R Introduction (based on Leemann and Mykhaylov, PUBLG100)
  1. Clear the workspace and set the working directory to your StatisticalLearning folder.
# clear workspace
rm( list = ls() )

We set the working directory with setwd(). You can find a detailed description here.

setwd("C:/some folder/some folder/StatisticalLearning")
  1. Load the High School and Beyond dataset. Remember to load any necessary packages.
setwd("C:/Users/phili/Documents/ML2017.io")
library(readxl)
## Warning: package 'readxl' was built under R version 3.4.1
df <- read_excel("./data/hsb2.xlsx")
  1. Calculate the final score for each student by averaging the read, write, math, science, and socst scores and save it in a column called final_score.

We use the apply() function. Check its helpfiles by typing ?apply. We pass a subset of our dataset only including the 5 variables to apply(). The second argument 1 tells apply() to work rowwise. The third argument tells it to take the mean.

INFORMATION:

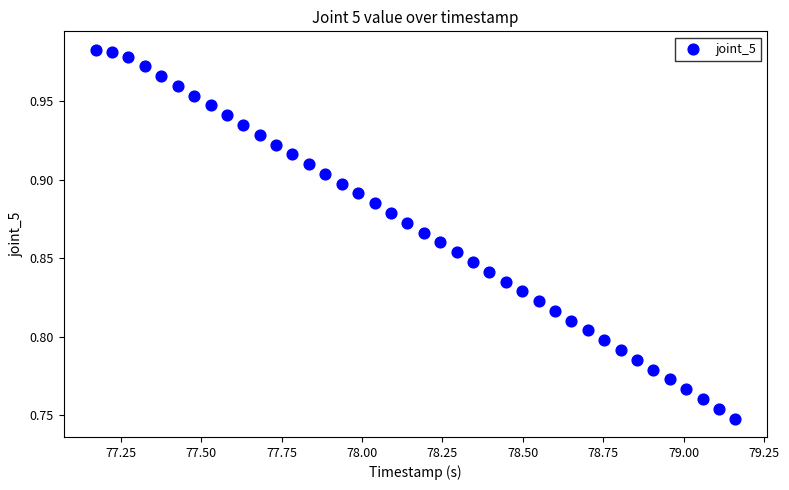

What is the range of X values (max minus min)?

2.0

---

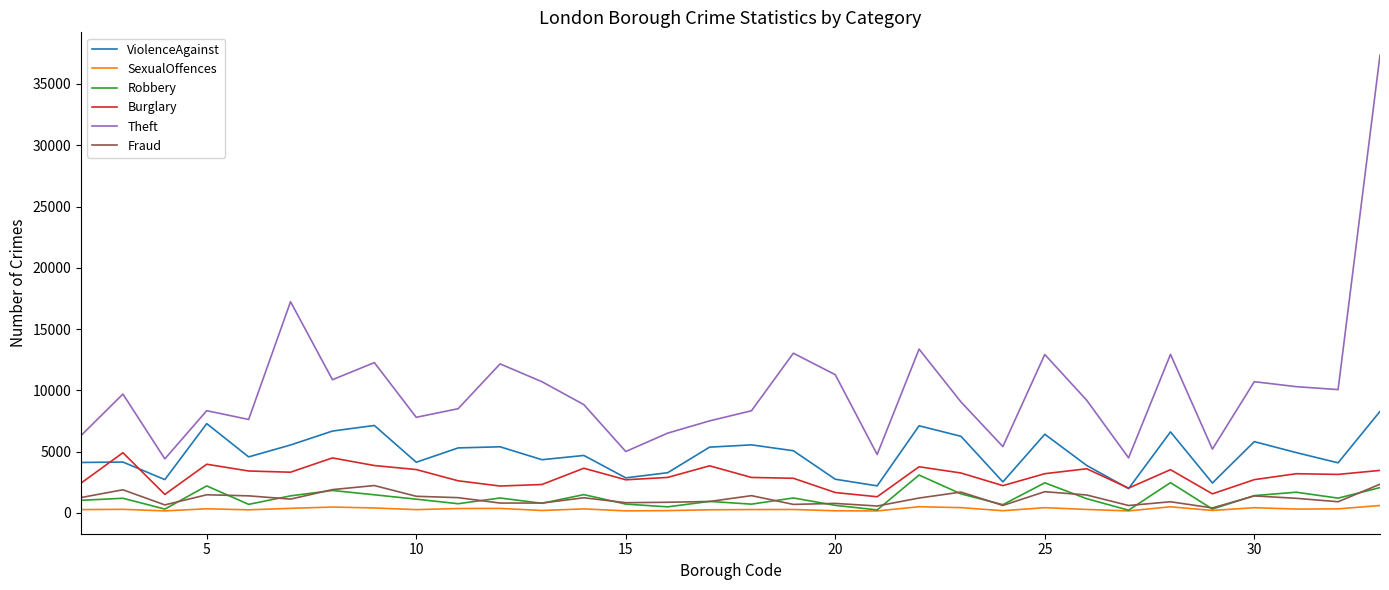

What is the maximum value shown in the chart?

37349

QUESTIONS:
- a) Translate this sentence from the R introduction into Spanish: "The second argument 1 tells apply() to work rowwise."
- b) Reproduce the R introduction from "1. Calculate the" to "column called final_score.".
You won't need the entries for any of this.

EXERCISE ANSWERS:
- a) El segundo argumento 1 le indica a apply() que trabaje por filas.

- b)
1. Calculate the final score for each student by averaging the read, write, math, science, and socst scores and save it in a column called final_score.